My garden is making progress toward filling our plates and bowls with the bounty of produce. I admit to some trepidation at having announced to the world that I am attempting a garden. I could fail utterly, though I am feeling more and more confident that we will actually be able to consume what’s growing there—maybe even share!
My eggplant is doing well. It had been chewed on by some creature, but seems to have thrived despite that. A few of the eggplant seedlings have survived, but remain in their humble egg carton. My one disappointment is that one of my sweet one hundreds is looking quite “peak-ed,” and we’ll have to replace it with a more hearty plant. And the sweet one hundreds are my favorite!
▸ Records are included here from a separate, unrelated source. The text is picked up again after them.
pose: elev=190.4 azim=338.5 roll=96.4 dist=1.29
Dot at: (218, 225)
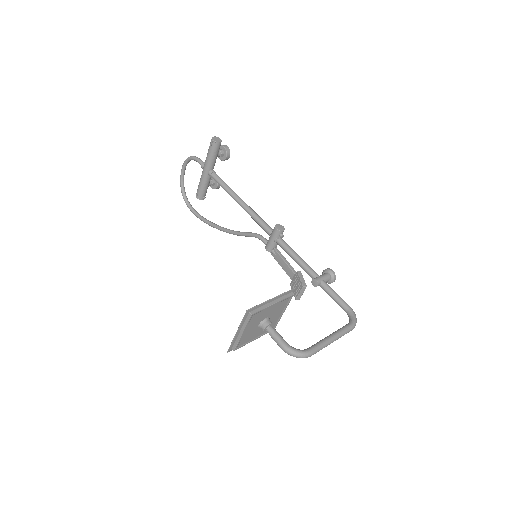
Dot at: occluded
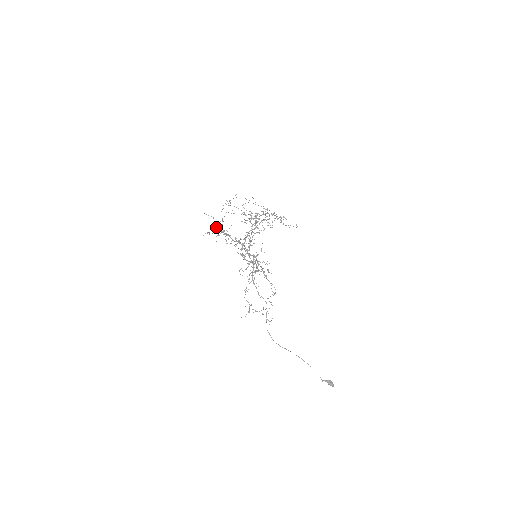
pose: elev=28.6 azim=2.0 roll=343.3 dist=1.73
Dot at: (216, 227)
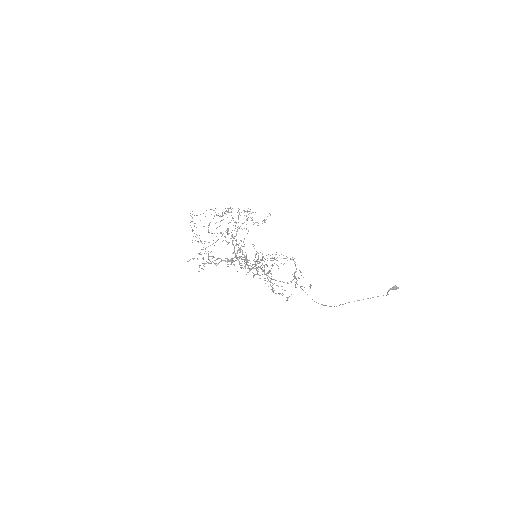
Dot at: (204, 264)
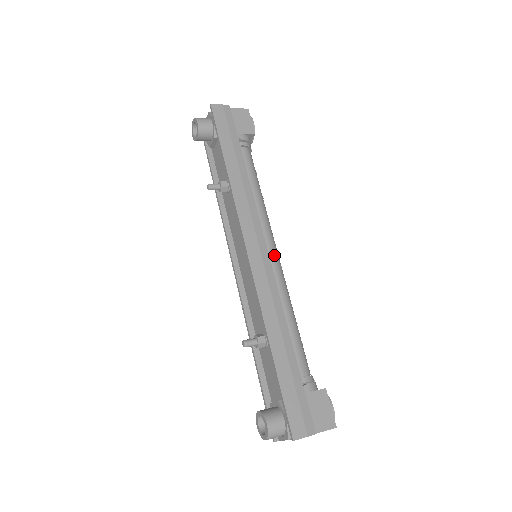
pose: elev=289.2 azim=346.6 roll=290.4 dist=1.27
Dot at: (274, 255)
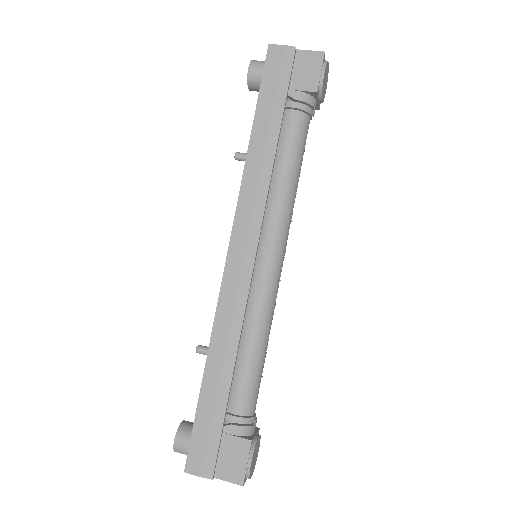
Dot at: (268, 264)
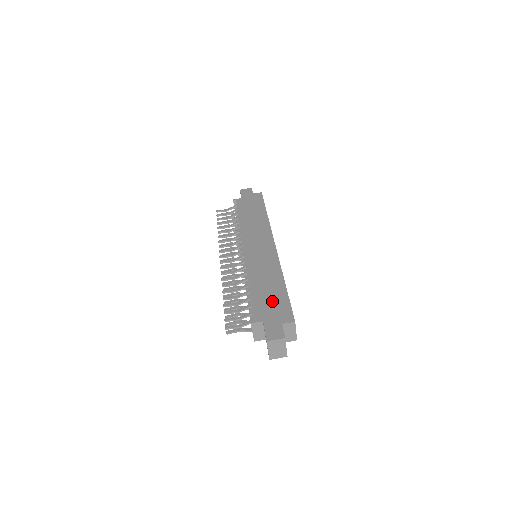
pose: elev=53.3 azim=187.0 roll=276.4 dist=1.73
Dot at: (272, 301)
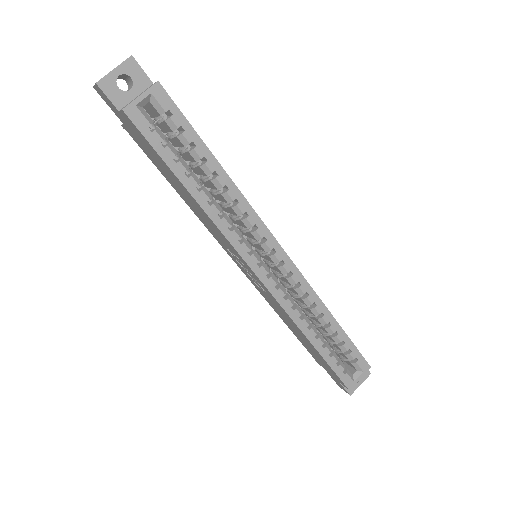
Dot at: occluded
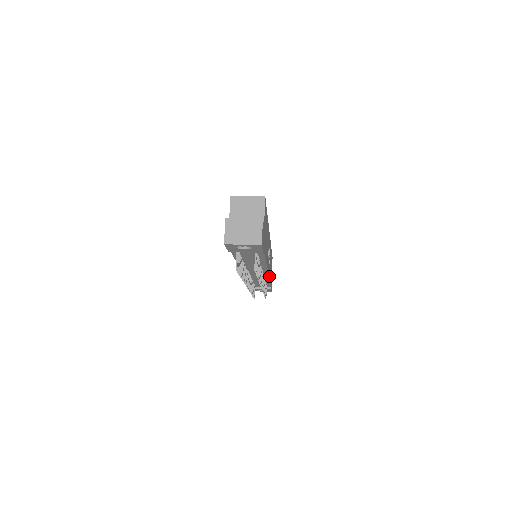
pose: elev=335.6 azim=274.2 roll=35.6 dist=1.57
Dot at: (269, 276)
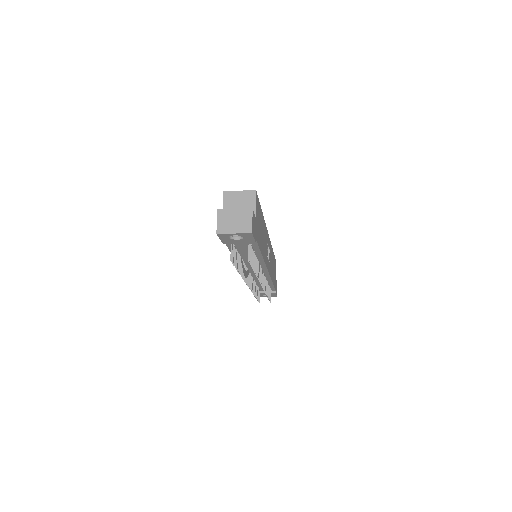
Dot at: occluded
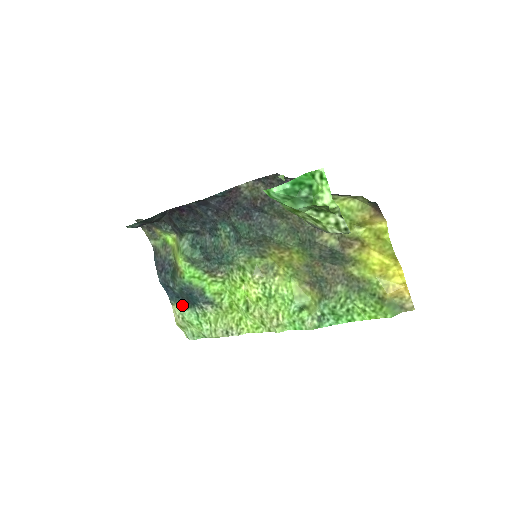
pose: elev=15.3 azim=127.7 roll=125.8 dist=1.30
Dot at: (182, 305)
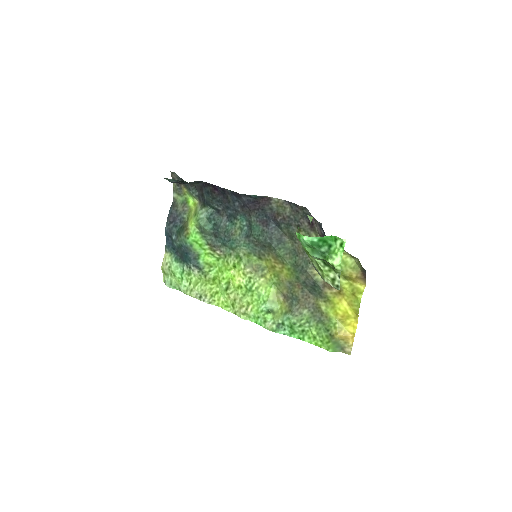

I provided something on which the peas and cucumbers can climb, so they’re happy campers. (They're hiding behind the bichon frise marker that Sam's girlfriend gave me for Mother's Day.) In addition to the red bell pepper, I planted a miniature sweet pepper. At the end of the garden, I planted some too-mature basil, which isn’t really doing all that well. And, in fact, I think I’m due for a pesto, so will just harvest those leaves and plant something else in their place.
The most exciting thing in the garden, however, is the seedlings, which have sprouted. The radishes came up with lightening speed. I’ve already thinned them once and should do it again, though I probably won't. The lettuce is doing very nicely. The carrots—for which I had lost all hope, thinking I had washed the seeds away when watering—have finally peeked out of the ground. And the herb barrel looks wonderful and has been picked at many times. That includes oregano, basil, chive, two kinds of parsley, cilantro, mint and thyme.
Milo has not handled the concept of “fence” well. He comes to the fence when I’m inside the garden area and puts his paw through a hole in an effort, I think, to squeeze his body through. He will adjust. Or not. But either way, I’ve learned my fence lesson.
When son Sam was here one day, he found a “peeper” in the yard, which is, no doubt, happy to stay around—though so small we’ll probably never see it again. And while he was here, a cedar wax-wing flew into a mirror that lives outside to capture the occasional practice golf swing. (It has since been turned around to prevent a repeat.) He rescued the poor thing, put him up off the ground (and away from curious felines) and gave him some water. And after 10 or 15 minutes, he very suddenly flew away. I was thrilled as I had pictured him rudely thrown into the garbage can when he didn’t survive.
The back yard and garden are full of living things—plants, animals, insects that eat the eggplant, and insects that aid the eggplant. What a wondrous thing it is.